江嶼一頓,三步並作兩步就到了車旁,還直接把魏白司機從車上扒了下來,自己就要上去。

魏白也感受到了,和江嶼前後腳到車邊,拉住江嶼不讓他開車,而是把他壓到後座上,自己上了駕駛座。

別看江嶼一副冷靜的樣子,他已經到了失控的邊緣。

莫靈在他身邊卻失蹤這件事,對他來說打擊真的很大,否則他早就會想很多辦法,而不是死死守著沙灘上那點微弱的痕跡。

而當他徹底按捺不住,在這裏失控,事情就更不好解決。

要找到莫靈這件事,還死死的吊著他,現在有莫靈的痕跡,江嶼眼睛都紅了,誰還敢讓他那副瘋狂下開車。

魏澤他們不知道發生了什麽,身體本能跟上兩人,江嶼還在掙紮,想去開車。

魏澤上了後座,使勁按住他:“別鬧了,現在先去才是正事,你越耽擱時間,靈靈越危險。”

魏白迅速啟動車,江嶼老實下來,一手捂著臉,一手不斷翻著手機裏,莫靈剛剛拍的那些照片。

他臉上沒有任何的表情,周身的壓抑和混亂,所有人都能感受到。

魏白也不耽誤,直接大材小用,使用天賦技能,讓他們能夠最快的趕往靈力爆發的位置。

他還不忘和人類溝通,讓他們提前給交管部門報備,保證道路暢通。

在多方合作下,沒花多少時間,他們就趕到了山上的江邊。

魏白還沒停穩車,江嶼就打開車門沖了下去,一艘船正飄在江上,船上還都是外國人,十分顯眼。

江嶼想也不想,身後虛影一現,爪子一伸抓住了船上四人,毫不客氣摔到身邊。

這裏就有他們幾個,莫靈在這裏爆發避不開他們,這些人絕對不無辜。

魏白他們來晚了一步,看到這幾人,魏白的第一反應也是拷上,魏澤都沒看清老祖宗是從哪拿出的裝備。
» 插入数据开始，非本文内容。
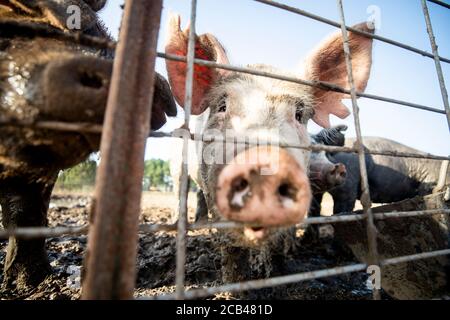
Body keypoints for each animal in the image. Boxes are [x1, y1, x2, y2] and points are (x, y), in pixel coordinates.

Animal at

魏白這副模樣,說明他的判斷沒有錯,江嶼看了眼幾人,還是先追蹤莫靈的靈力。

可惜的是,這裏只能感受到剛才莫靈的爆發的靈氣團團匯聚,而靈力去向還是無法追尋。

江嶼看這邊沒辦法,希望只能寄托這幾個外國人,直接隨便挑了個人,拉著他的胸口的衣服,提到了空中,還把和他靠在一起的嗎人也拉了起來。

“說,是不是你們綁架了靈靈,她是不是被你們帶去了別的地方?”

這幾人並不知道神秘測的事情,只是國外幹見不得生意的散戶,江嶼各種異象手段,他們心理素質是好,但不是看到這種事情也能無動於衷。

魏白語氣有些重:“放下他,江嶼。”

那幾個人都已經嚇傻,現在估計一個字都沒辦法說出來。

但江嶼十分著急,現在如果有辦法,他恨不得直接打開這些人的腦子。

如果搜魂這種兇殘的方法早已失傳,沒人知道怎麽用,否則魏白懷疑,他會直接那麽做。

魏澤上手讓江嶼松開,他作為大白澤,控制剛成年的狴犴還是做得到的:“你悠著點,把他弄死也沒有什麽好處,也找不到莫靈的消息。”

江嶼這才慢慢松手,這人摔了一個一個屁股蹲,還連累剛剛拖著的人摔癱在地。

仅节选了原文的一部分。